◆ Given instruction: Gather every line in the records below that contains the string "newSketch" and copy each one in full.
------------------------------------------------
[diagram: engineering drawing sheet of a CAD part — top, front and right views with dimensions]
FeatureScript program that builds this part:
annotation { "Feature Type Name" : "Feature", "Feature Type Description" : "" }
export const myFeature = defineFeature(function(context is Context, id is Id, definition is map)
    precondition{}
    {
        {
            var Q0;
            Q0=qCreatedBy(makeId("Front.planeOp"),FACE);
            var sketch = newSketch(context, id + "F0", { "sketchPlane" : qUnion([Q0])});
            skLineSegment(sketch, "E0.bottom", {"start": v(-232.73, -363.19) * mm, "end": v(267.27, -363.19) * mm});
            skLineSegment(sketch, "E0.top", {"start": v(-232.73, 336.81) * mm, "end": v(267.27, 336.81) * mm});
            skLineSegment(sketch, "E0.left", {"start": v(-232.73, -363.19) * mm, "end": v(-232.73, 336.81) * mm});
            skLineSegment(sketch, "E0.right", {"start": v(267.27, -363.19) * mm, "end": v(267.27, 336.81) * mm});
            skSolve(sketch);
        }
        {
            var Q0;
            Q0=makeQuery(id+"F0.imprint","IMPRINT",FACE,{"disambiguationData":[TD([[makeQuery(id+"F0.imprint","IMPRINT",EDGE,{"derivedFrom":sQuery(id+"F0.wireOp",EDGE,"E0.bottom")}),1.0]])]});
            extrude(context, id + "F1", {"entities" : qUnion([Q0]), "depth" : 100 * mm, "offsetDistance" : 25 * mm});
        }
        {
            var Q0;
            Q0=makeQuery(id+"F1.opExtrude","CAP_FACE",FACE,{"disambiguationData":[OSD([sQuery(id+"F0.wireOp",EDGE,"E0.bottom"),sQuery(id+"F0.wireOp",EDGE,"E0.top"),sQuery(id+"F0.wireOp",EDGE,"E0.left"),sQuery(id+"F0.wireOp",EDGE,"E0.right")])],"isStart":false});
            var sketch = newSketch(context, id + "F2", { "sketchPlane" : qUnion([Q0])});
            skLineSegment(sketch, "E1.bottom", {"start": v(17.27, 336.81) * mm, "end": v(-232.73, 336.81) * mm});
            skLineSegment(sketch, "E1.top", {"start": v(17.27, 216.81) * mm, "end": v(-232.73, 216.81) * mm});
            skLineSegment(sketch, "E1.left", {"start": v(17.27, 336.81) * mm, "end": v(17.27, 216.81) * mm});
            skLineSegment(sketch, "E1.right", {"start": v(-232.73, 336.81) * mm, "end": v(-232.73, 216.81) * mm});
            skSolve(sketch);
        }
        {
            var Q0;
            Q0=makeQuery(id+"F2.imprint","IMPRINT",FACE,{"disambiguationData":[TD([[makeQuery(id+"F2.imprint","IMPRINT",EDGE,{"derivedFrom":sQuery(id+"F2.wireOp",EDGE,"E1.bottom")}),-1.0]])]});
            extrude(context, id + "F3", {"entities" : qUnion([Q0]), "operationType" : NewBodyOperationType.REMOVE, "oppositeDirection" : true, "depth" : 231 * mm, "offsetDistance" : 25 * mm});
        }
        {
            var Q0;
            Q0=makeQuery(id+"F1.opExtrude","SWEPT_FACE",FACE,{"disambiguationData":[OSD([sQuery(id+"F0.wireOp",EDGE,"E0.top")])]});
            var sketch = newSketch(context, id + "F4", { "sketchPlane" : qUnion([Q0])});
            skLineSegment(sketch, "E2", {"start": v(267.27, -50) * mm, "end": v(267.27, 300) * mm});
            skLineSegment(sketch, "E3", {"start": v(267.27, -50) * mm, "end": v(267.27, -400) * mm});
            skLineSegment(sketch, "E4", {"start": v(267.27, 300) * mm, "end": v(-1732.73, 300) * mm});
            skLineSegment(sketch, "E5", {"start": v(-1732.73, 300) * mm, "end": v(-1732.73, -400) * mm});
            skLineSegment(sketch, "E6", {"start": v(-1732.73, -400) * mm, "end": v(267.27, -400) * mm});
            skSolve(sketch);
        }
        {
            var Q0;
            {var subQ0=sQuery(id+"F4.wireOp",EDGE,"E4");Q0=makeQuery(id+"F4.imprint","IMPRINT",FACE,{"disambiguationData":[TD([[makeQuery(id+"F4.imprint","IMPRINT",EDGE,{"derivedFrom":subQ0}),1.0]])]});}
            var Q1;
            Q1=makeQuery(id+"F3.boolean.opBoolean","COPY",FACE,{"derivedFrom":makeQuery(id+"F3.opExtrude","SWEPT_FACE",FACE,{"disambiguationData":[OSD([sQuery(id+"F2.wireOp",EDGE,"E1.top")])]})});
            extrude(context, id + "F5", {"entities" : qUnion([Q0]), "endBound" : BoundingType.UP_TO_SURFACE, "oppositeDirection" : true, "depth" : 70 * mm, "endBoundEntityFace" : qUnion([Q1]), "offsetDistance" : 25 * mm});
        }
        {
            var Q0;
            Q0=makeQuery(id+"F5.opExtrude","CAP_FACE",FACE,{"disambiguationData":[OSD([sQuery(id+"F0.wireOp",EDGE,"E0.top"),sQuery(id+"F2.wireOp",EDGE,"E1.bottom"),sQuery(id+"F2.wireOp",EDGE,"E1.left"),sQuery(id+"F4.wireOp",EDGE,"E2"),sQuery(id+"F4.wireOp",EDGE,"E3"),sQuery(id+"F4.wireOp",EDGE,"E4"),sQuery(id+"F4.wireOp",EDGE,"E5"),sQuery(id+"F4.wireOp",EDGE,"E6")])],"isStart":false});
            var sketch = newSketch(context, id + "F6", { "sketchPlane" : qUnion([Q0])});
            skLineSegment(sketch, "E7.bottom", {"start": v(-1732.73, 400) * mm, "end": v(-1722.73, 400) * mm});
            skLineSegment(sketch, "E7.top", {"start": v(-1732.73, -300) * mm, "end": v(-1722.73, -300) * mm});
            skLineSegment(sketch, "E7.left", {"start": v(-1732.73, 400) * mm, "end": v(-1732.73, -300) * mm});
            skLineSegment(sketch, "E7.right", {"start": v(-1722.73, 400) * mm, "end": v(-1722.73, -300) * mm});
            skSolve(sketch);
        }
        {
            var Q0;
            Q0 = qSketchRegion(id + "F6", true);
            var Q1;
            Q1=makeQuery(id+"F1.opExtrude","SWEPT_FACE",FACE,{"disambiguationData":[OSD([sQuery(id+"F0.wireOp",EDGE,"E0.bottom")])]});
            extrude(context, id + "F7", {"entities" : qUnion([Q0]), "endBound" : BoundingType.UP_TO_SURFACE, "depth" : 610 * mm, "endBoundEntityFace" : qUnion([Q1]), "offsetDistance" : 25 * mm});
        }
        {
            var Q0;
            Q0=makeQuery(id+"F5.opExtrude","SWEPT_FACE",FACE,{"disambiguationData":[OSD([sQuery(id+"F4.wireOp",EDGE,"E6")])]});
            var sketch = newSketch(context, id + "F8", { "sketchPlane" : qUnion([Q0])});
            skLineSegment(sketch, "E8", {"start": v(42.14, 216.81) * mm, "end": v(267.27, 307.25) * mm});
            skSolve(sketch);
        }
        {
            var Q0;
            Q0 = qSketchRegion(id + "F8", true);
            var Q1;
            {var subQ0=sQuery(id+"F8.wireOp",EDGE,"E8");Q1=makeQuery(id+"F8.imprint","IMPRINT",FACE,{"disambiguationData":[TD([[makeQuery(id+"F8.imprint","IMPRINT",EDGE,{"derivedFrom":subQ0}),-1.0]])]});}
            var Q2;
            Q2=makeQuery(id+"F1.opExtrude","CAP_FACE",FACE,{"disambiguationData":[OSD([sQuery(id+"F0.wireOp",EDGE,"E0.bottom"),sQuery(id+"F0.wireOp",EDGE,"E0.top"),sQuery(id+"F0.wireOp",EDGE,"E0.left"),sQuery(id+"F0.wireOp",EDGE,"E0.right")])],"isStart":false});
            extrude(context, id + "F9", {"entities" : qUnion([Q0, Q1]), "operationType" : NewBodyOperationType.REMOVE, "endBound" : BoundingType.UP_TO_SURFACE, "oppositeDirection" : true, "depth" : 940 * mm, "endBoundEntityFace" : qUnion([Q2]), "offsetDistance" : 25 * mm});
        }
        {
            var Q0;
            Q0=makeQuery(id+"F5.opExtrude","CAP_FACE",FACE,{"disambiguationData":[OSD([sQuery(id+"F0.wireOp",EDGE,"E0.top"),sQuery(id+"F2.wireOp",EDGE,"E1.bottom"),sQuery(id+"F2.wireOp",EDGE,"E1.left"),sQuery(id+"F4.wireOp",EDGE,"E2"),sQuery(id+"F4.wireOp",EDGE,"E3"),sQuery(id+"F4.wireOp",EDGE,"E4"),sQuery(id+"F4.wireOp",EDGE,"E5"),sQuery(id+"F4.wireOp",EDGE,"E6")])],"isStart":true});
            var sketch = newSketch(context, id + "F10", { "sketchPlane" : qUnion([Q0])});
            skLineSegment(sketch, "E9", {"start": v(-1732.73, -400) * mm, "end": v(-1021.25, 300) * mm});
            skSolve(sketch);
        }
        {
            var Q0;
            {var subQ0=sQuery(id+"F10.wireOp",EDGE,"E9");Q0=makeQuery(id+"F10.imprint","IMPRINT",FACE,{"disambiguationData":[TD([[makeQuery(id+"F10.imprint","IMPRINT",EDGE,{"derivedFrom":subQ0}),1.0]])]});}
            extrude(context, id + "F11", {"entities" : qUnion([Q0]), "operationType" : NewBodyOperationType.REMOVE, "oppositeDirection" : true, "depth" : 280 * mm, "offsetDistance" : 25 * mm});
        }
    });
------------------------------------------------
◆ Reply:
            var sketch = newSketch(context, id + "F0", { "sketchPlane" : qUnion([Q0])});
            var sketch = newSketch(context, id + "F2", { "sketchPlane" : qUnion([Q0])});
            var sketch = newSketch(context, id + "F4", { "sketchPlane" : qUnion([Q0])});
            var sketch = newSketch(context, id + "F6", { "sketchPlane" : qUnion([Q0])});
            var sketch = newSketch(context, id + "F8", { "sketchPlane" : qUnion([Q0])});
            var sketch = newSketch(context, id + "F10", { "sketchPlane" : qUnion([Q0])});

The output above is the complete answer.